Write out, from the entries below, exactly the lines that run between the lines holding "Panasonic varmepumper" and "顔が美人/美男子に出来なくって下水から出れないよぉっ！", inclusive, and stop there.

DATASET EXTRACT:
* * * * * * *

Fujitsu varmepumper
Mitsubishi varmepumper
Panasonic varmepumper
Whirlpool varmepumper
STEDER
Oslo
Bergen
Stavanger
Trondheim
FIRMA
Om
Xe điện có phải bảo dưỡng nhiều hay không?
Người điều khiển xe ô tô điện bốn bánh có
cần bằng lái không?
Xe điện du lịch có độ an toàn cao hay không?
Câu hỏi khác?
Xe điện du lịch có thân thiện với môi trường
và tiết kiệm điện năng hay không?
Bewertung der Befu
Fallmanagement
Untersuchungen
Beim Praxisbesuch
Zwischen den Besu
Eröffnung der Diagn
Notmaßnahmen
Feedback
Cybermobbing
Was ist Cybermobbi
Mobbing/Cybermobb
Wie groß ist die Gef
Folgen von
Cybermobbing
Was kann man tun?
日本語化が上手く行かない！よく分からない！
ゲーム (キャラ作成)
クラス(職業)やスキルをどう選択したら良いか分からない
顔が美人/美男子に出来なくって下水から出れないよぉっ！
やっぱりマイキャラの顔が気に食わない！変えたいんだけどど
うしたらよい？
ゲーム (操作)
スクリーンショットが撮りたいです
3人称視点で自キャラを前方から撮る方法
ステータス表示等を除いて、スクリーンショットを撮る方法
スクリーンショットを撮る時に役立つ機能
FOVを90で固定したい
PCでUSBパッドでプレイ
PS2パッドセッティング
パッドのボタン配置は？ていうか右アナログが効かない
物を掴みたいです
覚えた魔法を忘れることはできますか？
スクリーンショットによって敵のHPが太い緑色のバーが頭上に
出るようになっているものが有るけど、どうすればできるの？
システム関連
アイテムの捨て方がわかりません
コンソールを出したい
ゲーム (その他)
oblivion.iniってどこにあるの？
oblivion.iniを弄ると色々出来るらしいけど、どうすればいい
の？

* * * * * * *

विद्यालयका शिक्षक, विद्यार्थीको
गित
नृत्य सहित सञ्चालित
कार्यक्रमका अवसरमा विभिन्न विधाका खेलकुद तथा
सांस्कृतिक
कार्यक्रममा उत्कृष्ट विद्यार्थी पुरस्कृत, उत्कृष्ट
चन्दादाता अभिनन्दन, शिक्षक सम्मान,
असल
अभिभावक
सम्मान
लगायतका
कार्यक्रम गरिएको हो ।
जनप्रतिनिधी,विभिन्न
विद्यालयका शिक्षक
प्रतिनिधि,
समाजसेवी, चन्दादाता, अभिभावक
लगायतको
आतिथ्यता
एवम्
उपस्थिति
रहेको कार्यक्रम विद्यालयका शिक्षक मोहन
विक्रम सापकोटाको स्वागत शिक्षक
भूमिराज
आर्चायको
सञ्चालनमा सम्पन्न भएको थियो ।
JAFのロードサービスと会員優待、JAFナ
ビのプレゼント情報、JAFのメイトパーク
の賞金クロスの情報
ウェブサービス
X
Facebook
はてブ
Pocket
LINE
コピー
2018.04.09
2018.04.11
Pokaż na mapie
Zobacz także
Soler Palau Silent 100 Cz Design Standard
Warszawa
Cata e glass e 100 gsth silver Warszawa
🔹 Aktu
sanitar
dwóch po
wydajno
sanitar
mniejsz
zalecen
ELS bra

* * * * * * *

ANSWER FOR THIS EXERCISE:
Panasonic varmepumper
Whirlpool varmepumper
STEDER
Oslo
Bergen
Stavanger
Trondheim
FIRMA
Om
Xe điện có phải bảo dưỡng nhiều hay không?
Người điều khiển xe ô tô điện bốn bánh có
cần bằng lái không?
Xe điện du lịch có độ an toàn cao hay không?
Câu hỏi khác?
Xe điện du lịch có thân thiện với môi trường
và tiết kiệm điện năng hay không?
Bewertung der Befu
Fallmanagement
Untersuchungen
Beim Praxisbesuch
Zwischen den Besu
Eröffnung der Diagn
Notmaßnahmen
Feedback
Cybermobbing
Was ist Cybermobbi
Mobbing/Cybermobb
Wie groß ist die Gef
Folgen von
Cybermobbing
Was kann man tun?
日本語化が上手く行かない！よく分からない！
ゲーム (キャラ作成)
クラス(職業)やスキルをどう選択したら良いか分からない
顔が美人/美男子に出来なくって下水から出れないよぉっ！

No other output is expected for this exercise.